Indiekraf.com – Pengembangan aplikasi kini dapat dilakukan dengan dukungan AI, termasuk dalam proses menerjemahkan ide menjadi sebuah web app. Hal tersebut dieksplorasi dalam Merdeka Upskilling Program: For Engineer & Fresh Graduate From Idea to Web App With Gemini, yang dilaksanakan secara daring dan diikuti sekitar 50 peserta dari berbagai kota di Indonesia untuk belajar dan praktik menggunakan Gemini dalam pengembangan aplikasi. Sesi pembelajaran bersama Eka Yuniar, S.Kom., MMSI dan Hero Wijaya sebagai pembicara.
Kegiatan diawali dengan opening speech dari M. Ziaelfikar Albaba, CEO Nortis AI Academy & BCL (Business and Community Lead) Telkom AI Center Malang. yang memperkenalkan Telkom AI Center of Excellence beserta pilar AI Connect sebagai ruang pengembangan talenta dan kolaborasi di bidang AI. Dalam sesi yang sama, peserta juga diperkenalkan dengan Nortis AI Academy sebagai bagian dari rangkaian pembelajaran dalam kegiatan Merdeka Upskilling Program.
Sesi pertama bersama Hero Wijaya membahas bagaimana AI bekerja dan hal-hal yang perlu diperhatikan saat menggunakannya.
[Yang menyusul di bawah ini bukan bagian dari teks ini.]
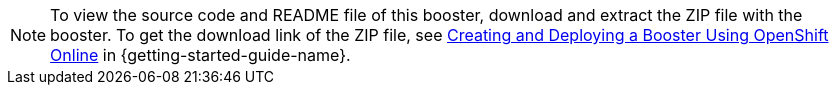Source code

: NOTE: To view the source code and README file of this booster, download and extract the ZIP file with the booster.
To get the download link of the ZIP file, see link:{link-getting-started-guide}#oso-create-booster[Creating and Deploying a Booster Using OpenShift Online] in {getting-started-guide-name}.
Peserta diajak memahami pentingnya menjaga keamanan informasi ketika berinteraksi dengan AI, termasuk menghindari penggunaan data pribadi atau informasi sensitif dalam proses pemanfaatan teknologi. Pembahasan ini menjadi bagian penting agar peserta tidak hanya mengetahui kemampuan AI, tetapi juga memahami penggunaan AI secara lebih aman dan bertanggung jawab.
Selanjutnya, Eka Yuniar, S.Kom., MMSI membahas pemanfaatan Canvas pada Gemini AI dalam proses pembuatan aplikasi. Peserta diperkenalkan pada alur kerja pengembangan app menggunakan Gemini, Materi juga mencakup teknik prompting untuk pengembangan aplikasi, sehingga peserta dapat memahami bagaimana memberikan instruksi yang lebih jelas kepada AI untuk mendapatkan hasil yang sesuai dengan kebutuhan.
Pembelajaran kemudian dilanjutkan dengan praktik langsung. Peserta mencoba membuat aplikasi menggunakan Gemini berdasarkan ide yang mereka kembangkan masing-masing. Sejumlah peserta kemudian mempresentasikan hasil praktik yang telah mereka kembangkan. Salah satunya adalah Asri Awaluddin, peserta yang merupakan pegawai Kementerian Agama di Sulawesi Selatan. Ia mengembangkan aplikasi E-Arsip Surat Pendidikan Agama Islam, yang dibuat berdasarkan kebutuhan dalam pekerjaannya.
Hasil tersebut menunjukkan bagaimana pemanfaatan AI dapat membantu peserta menerjemahkan kebutuhan nyata menjadi sebuah solusi digital. Pengalaman peserta juga memperlihatkan bahwa penggunaan Gemini dalam pengembangan aplikasi dapat dieksplorasi oleh individu dengan kebutuhan dan latar belakang yang beragam.
From Idea to Web App With Gemini merupakan bagian dari AI Opportunity Funding: Asia Pacific, yang diinisiasi oleh AVPN dan didukung oleh Google.org serta Asian Development Bank (ADB).. Kegiatan ini didukung oleh Telkom AI Center of Excellence, Indiekraf, dan Stasion.